Stitch Fix has officially filed for an initial public offering, revealing that it earned nearly $1 billion in annual sales.
According to news from The Wall Street Journal, the six-year-old personal shopping startup’s revenue surged to $977 million in the year ending July 29, from $73 million in 2014. While some of that profitability can be attributed to the company’s limited marketing expenses, its prospectus noted that Stitch Fix plans to increase marketing expenses in the future.
In addition, Stitch Fix reported more than two million active clients, which include those who have made at least one purchase over the previous 12 months, with a repeat rate of 86 percent, up from 83 percent a year earlier.
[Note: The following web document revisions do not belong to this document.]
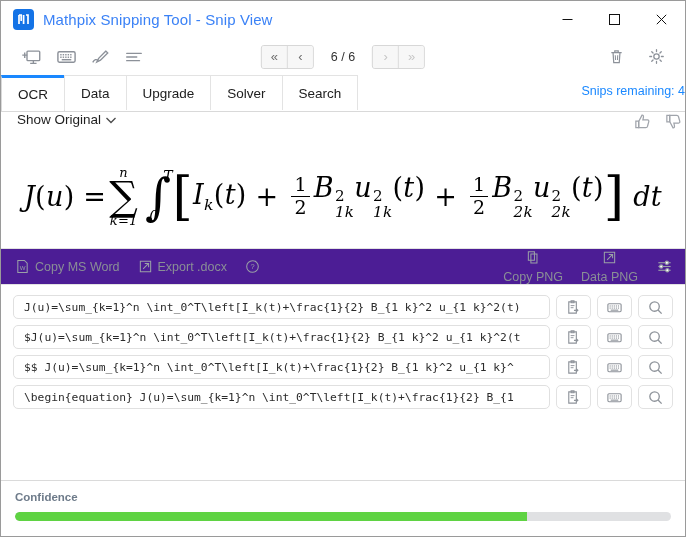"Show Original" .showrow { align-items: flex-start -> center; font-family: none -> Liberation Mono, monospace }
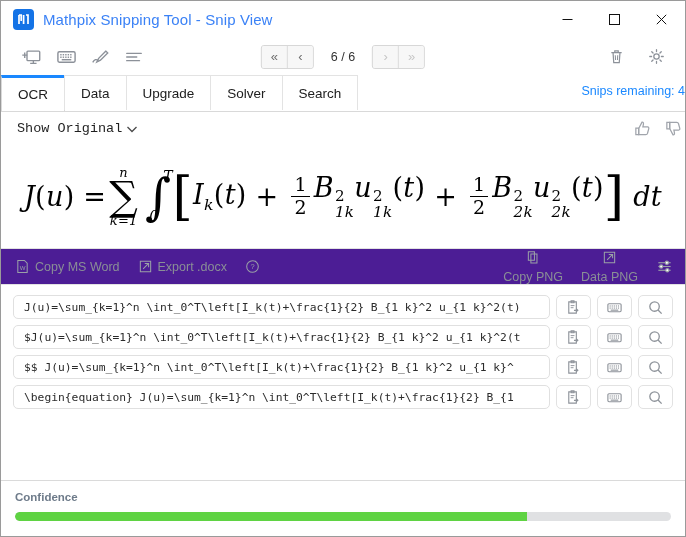"Copy MS Word" .exportbar { background: #4c1d95 -> #0f172a }
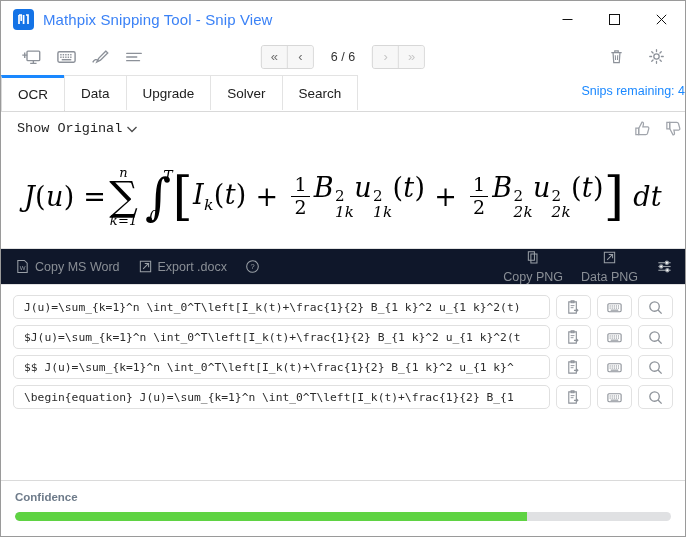"Export .docx" span { text: .docx -> .frac }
The site’s 3,400 stylists use customer surveys, as well as data and their own judgment, to hand-pick recommended outfits that are shipped to customers so they can try them on in the comfort of their own homes. Customers then pay for what they want to keep and send the rest back in a prepaid envelope. The company charges a $20 styling fee for each box, which can be applied as a credit toward purchases.
Stitch Fix is “an entirely different experience than going on Amazon and searching for your own thing,” said Lisa Bougie, the head of Stitch Fix’s women’s business, in an April interview with The Wall Street Journal. “One-to-one personalization at scale is almost the antithesis of what Amazon offers.”
Stitch Fix, which will list its shares under the symbol “SFIX,” will sell Class A shares in the offering, which at one vote per share will have one-tenth the voting power of its existing Class B shares. This structure gives pre-IPO investors, officers and employees control over all matters requiring stockholder approval.
Owners of Class B shares include Baseline Ventures, Benchmark Capital and 34-year-old Stitch Fix founder Katrina Lake, who holds about 15 million Class B shares, or a 16.6 percent stake, before the IPO.